Given that the South African economy has been limping along for at least three years, the strong stock market has confounded analysts. It seems there is a disconnect between the JSE and the real economy, or is there really one? Our analysis demonstrates that the JSE has, in fact, performed equally poorly during that time, not even keeping pace with inflation, but this has been concealed by the extraordinary performance of just two counters: Naspers and SABMiller.

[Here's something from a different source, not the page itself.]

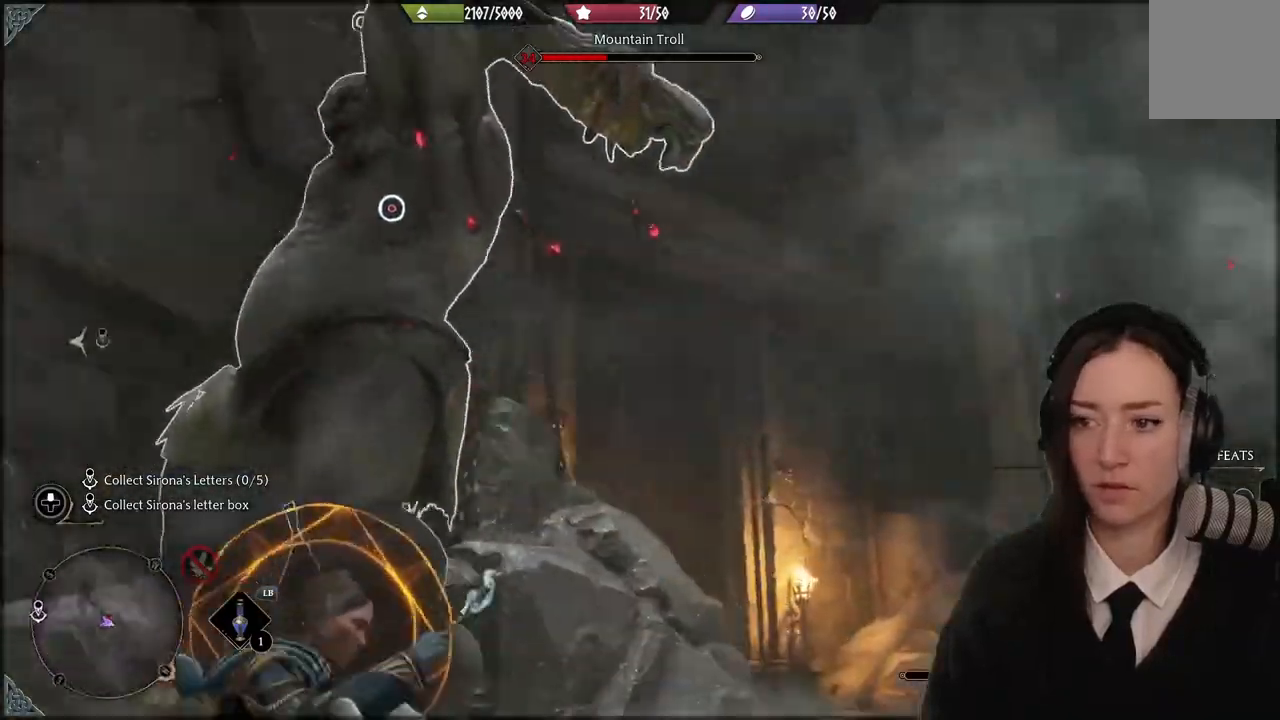
{"buttons": [], "left_stick": "right", "right_stick": "center", "events": [[33, "B", "down"], [167, "B", "up"], [233, "B", "down"], [334, "B", "up"]]}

Despite the recent rally, in the 12 months to the end of February 2016, the ALSI lost 3.9%. However, if we were to strip out SABMiller and Naspers from the ALSI performance, the rest of the aggregated market was actually down nearly 11% over the 12 months to end February 2016. These two shares collectively make up about 25% of the index, and were up 26% over the same period. Their performance has masked the severe bear market that the rest of the market is in.
Figure 1 below shows the 12-month performance of the JSE ALSI, the ALSI with Naspers and SABMiller stripped out and Naspers and SABMiller alone. The performance of the two since August 2015 has been dramatic with them rising by more than 38% in the last four months of 2015. With high market caps and a heavy weighting in the index, they have concealed the underlying trend in the ALSI. No doubt the mood at the JSE would be much glummer if we were to recognise the losses.
Figure 1: JSE All Share Index vs. Naspers & SABMiller and vs. All Share Index without Naspers and SABMiller (February 2015 = 100)
Both Naspers and SABMiller can be regarded as somewhat special situations; Naspers with its holding in Tencent Holdings in China. SABMiller, by contrast, is the subject of a R1.4 trillion takeover bid by Anheuser-Busch InBev, the world’s biggest brewer, which provides an underpin to the share price: the price is 46% above SABMiller’s closing value on 15 September 2015.
We did the same calculation over the three years to February 2016 and we found that Naspers and SABMiller rose 156% over that period, dramatically boosting the JSE ALSI. For the 36 months, the total ALSI was up 36%, but stripped of the two high flyers, the ALSI would have shown a very modest 14% return, or an annualized return of just over 4.5%.
Figure 2: JSE All Share Index vs. Naspers & SABMiller and vs. All Share Index without Naspers and SABMiller (February 2013 = 100)
It is no wonder that active managers have struggled to beat the index over the last few years. Very few of them own the index weight in Naspers and SABMiller (and many are legally not allowed to given Unit Trust and Pension regulations), and so by definition will lag the index.